WORK TASK 1
Tell whether each statement agrees with the guide to saving web articles as PDFs: (a) Deleting elements in DevTools changes the live website. (b) In the Instapaper workflow, the clean reader view is what prints. (c) The guide suggests reducing the scale to 70–75% in Chrome's print dialog. Answer yes or no for each, and quote the guide's words that decide it.
WORK TASK 2
Pick up the guide to saving web articles as PDFs after its last sentence, and write what comes next.

PrintFriendly also handles preserving working hyperlinks in the output, which is important if you want to reference the article's sources from the PDF.

Method 3 — Instapaper or Pocket Before Conversion

Instapaper and Pocket are read-later services that also offer PDF and print export. When you save an article to either service, they parse and clean the content on their end.

Instapaper PDF workflow:

  1. Install the Instapaper browser extension.
  2. Click it on any article to save.
  3. In Instapaper, open the article and use Print (Ctrl+P) — the clean Instapaper reader view is what prints.

Both Instapaper and Pocket use battle-tested article parsers that handle most major publication formats correctly. The clean output is consistent across different sites. Best for articles you're saving to a reading queue rather than one-off conversions.

Method 4 — DevTools Element Removal

For articles where the above methods don't work, a manual approach using DevTools is reliable but takes a few extra minutes.

  1. Press F12 to open DevTools.
  2. Use the element selector (the arrow icon) to click on elements you want to remove — navigation bars, sidebars, ads, sticky headers.
  3. With an element selected, press Delete in the DevTools Elements panel to remove it from the DOM.
  4. Repeat until the page contains only what you want in the PDF.
  5. Press Ctrl+P to print.

This gives you complete control over what ends up in the PDF. The changes are local to your browser tab and don't affect the live website. For understanding how Chrome's print-to-PDF compares with dedicated extensions for article conversion, the trade-offs are covered in detail there.

Getting the Typography Right

Even with clean content, PDF typography can be awkward. A few adjustments help:

  • Scale: Reduce to 85–90% in Chrome's print dialog. This slightly shrinks the text, fitting more content per page and reducing awkward mid-sentence page breaks.
  • Paper size: A4 or US Letter are standard. For long articles you plan to read on a tablet, some people prefer A5 size.
  • Margins: "None" gives the content maximum space. "Custom" at 10–15mm on each side is a good middle ground for printed documents.

RECORDS
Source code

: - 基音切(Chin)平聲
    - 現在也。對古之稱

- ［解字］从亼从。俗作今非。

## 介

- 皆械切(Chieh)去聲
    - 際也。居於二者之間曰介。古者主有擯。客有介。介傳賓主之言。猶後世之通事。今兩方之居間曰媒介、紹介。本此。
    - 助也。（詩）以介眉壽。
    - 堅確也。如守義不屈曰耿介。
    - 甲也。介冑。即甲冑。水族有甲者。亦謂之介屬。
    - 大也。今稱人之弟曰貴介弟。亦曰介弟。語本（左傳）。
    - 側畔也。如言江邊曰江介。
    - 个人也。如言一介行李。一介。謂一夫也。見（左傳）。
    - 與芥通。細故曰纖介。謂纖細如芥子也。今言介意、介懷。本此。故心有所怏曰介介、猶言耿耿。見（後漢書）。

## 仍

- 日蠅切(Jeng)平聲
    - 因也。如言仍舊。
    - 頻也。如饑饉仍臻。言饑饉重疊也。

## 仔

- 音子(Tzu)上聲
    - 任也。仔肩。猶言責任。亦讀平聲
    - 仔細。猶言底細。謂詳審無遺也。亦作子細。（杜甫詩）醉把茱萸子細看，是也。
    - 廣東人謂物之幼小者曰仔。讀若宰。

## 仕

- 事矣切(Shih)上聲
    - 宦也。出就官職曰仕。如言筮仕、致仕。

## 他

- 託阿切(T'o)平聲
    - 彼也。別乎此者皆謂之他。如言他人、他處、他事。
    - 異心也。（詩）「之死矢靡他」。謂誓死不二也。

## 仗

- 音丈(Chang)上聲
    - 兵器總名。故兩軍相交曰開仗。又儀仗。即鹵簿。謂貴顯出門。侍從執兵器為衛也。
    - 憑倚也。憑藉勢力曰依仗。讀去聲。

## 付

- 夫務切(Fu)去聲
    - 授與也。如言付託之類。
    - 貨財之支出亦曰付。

EXERCISE ANSWER 1
(a) No: "The changes are local to your browser tab and don't affect the live website."
(b) Yes: "the clean Instapaper reader view is what prints."
(c) No: "Reduce to 85–90% in Chrome's print dialog."

EXERCISE ANSWER 2
  • Headers and footers: Uncheck in More settings if you don't want the URL and page number on every page. Keeping the URL footer is useful for reference articles you might share.

Handling Multi-Part Articles and Series

Some publications split a long article into multiple pages to maximize ad revenue. To save the full article as one PDF:

  1. Look for a "Print" or "Single page" link on the article — many publications offer this.
  2. If not available, save each part as a separate PDF, then merge them using a PDF tool.
  3. Some extensions (including PrintFriendly) handle multi-page article stitching automatically.

For a workflow approach to saving multiple webpages into a single PDF session, there are methods for batching this efficiently.

Final Thoughts

Getting a clean PDF from a long article is a three-step process: clean the content (Reader Mode or PrintFriendly), adjust the settings (scale, margins, headers), and export. Reader Mode is the fastest option when it works. PrintFriendly is the most flexible when it doesn't. For complete control on difficult pages, the DevTools element removal approach is reliable if slower.

If you're starting from scratch, how Chrome saves webpages as PDF covers the baseline print dialog options in detail.

Frequently Asked Questions

How do I save a web article as PDF without ads?

Enable Chrome's Reader Mode (via chrome://flags), activate it on the article, then print with Ctrl+P. Or use PrintFriendly, which strips ads automatically and lets you remove remaining elements manually.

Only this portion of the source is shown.